Under dynamic perturbations, it has been observed that materials like sedimentary rocks show complex mechanical behaviors. They include the simultaneous dependence of the elastic moduli and attenuation on strain at the same time scale of the perturbations, as well as the conditioning and recovery of the elastic moduli that may happen at time scales that are much larger. The latter cases were recently referred to as non-classical nonlinearity. Aside from laboratory experiments, comparable observations of the non-classical nonlinearity have been made in the field over the past two decades with the development of long-term continuous monitoring of the velocity field inside the Earth using methods such as ambient noise interferometry.

 

A variety of mathematical models that can potentially quantify the non-classical nonlinearity have already been proposed, e.g., the Damage–Breakage Rheology Model, the Internal Variable Model and the Godunov–Peshkov–Romenski model.

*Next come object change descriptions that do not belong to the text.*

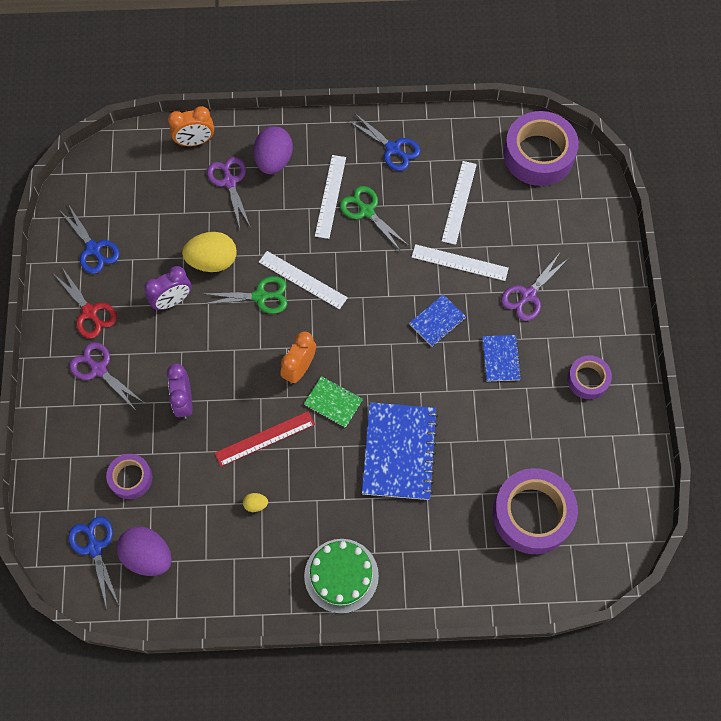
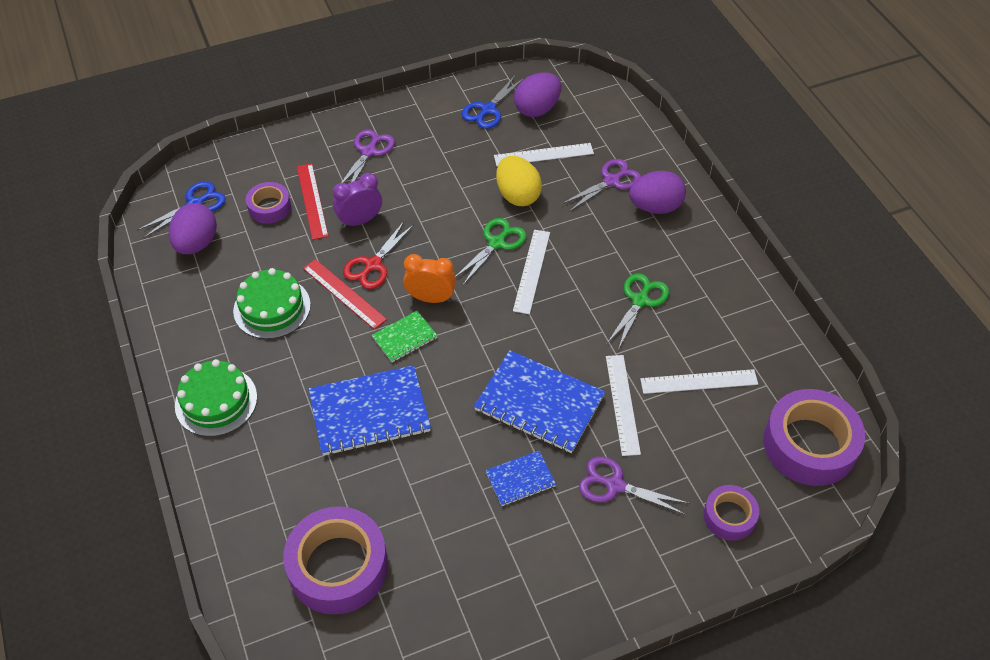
camera: 70 degrees right, 15 degrees down
red scissors [55,267,117,339] -> red scissors moved to [343,220,414,289]
purple clock [144,266,192,310] -> none
orange clock [168,106,214,146] -> none
green scissors [201,276,287,314] -> green scissors turned 120 degrees counterclockwise [455,218,526,285]
yellow egg [243,493,268,512] -> green cake [233,268,311,339]
green notebook [304,376,363,428] -> green notebook turned 45 degrees clockwise [372,311,438,362]
white ruler [315,155,346,239] -> white ruler moved to [494,143,594,166]
blue scissors [349,114,421,171] -> none
blue notebook [409,294,466,347] -> blue notebook [474,350,605,453], size x1.92
purple tape [567,355,612,399] -> purple tape moved to [704,485,759,541]
none -> red ruler [297,163,329,240]
none -> purple egg [514,73,561,117]

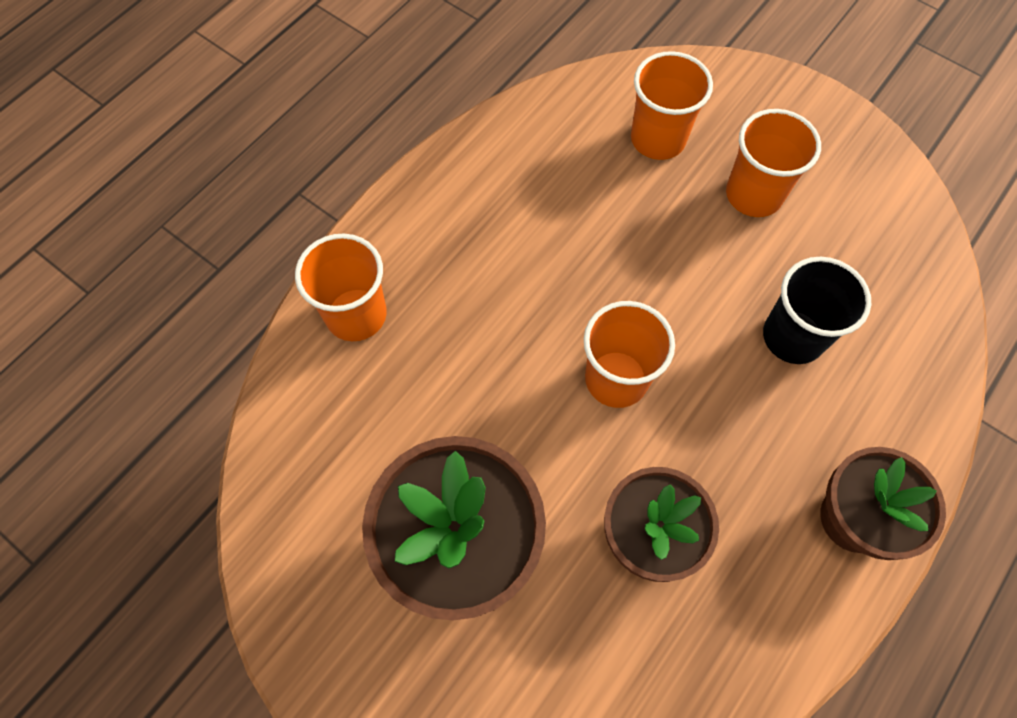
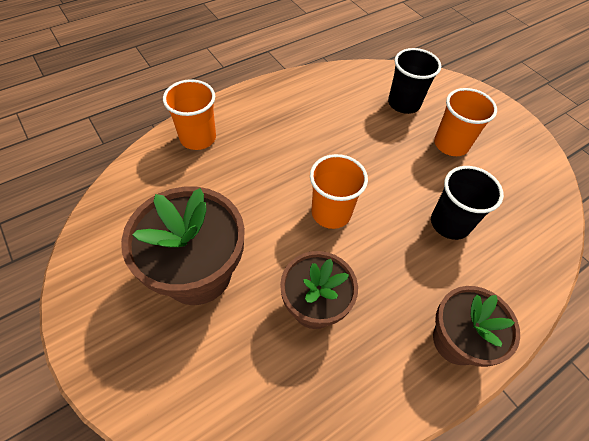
camera: 15 degrees right, 10 degrees down
orange cup [631,51,713,160] -> black cup [388,48,441,114]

However, implementing them in numerical schemes suitable to reproduce nonlinear effects in wave propagation on the local, regional, or global scale is challenging. This can be of interest for constraining a more realistic dynamic rheology for the Earth with the field observations.

 

In this work, wave propagation in different non-classical nonlinear models is implemented in FEniCS using the discontinuous Galerkin (DG) method in 1D. Behaviors of the different models are systematically studied and quantitatively compared against measurements. This work lays the foundation for an extension to the simulation of 2D/3D wave propagation in the Earth on the large-scale DG simulation frameworks, e.g., SeisSol and ExaHyPE.